### AVAILABLE DATA
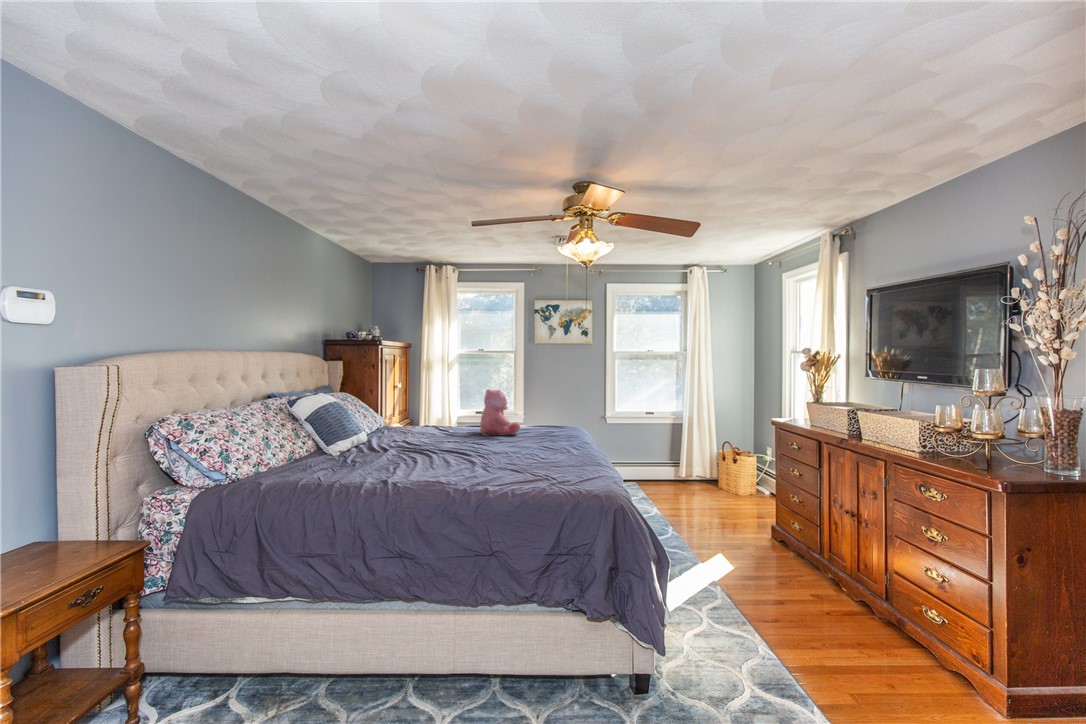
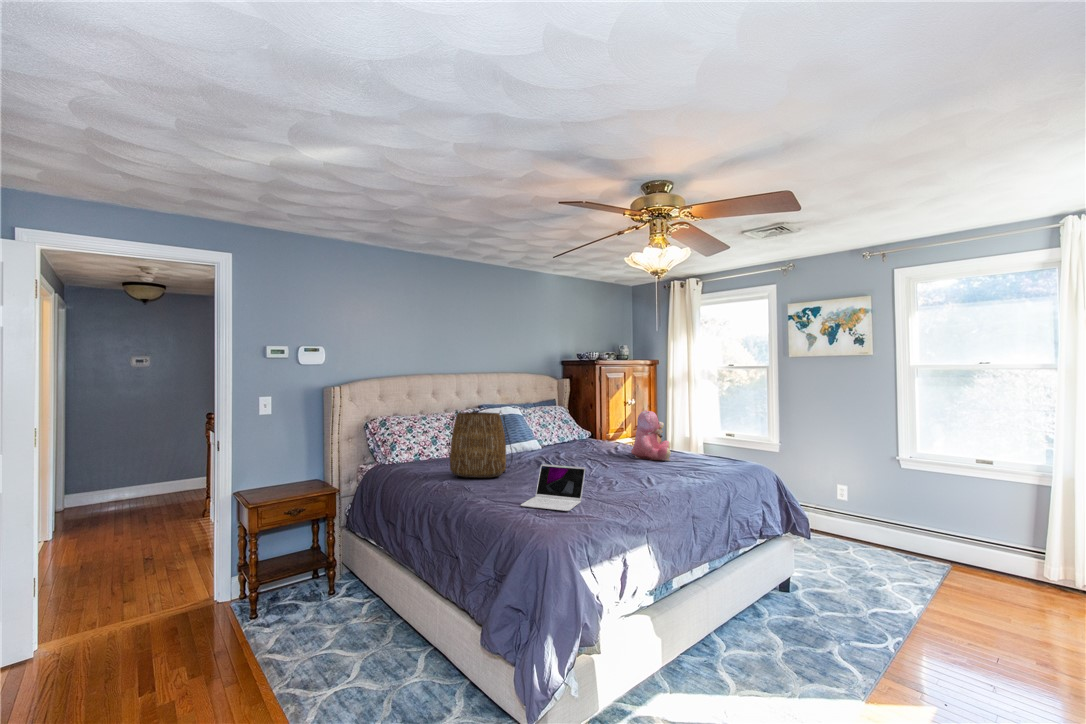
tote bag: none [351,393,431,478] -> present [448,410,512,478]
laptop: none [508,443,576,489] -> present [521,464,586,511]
* * *
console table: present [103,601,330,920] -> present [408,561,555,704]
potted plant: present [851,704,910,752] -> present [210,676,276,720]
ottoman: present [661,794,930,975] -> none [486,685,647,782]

### EXERCISE INSTRUCTIONS
Here the output must be the lines above from the line with "potted plant: present" to the line with "ottoman: present [661,794,930,975]", both included, duplicated word for word and nothing else.

### RESPONSE
potted plant: present [851,704,910,752] -> present [210,676,276,720]
ottoman: present [661,794,930,975] -> none [486,685,647,782]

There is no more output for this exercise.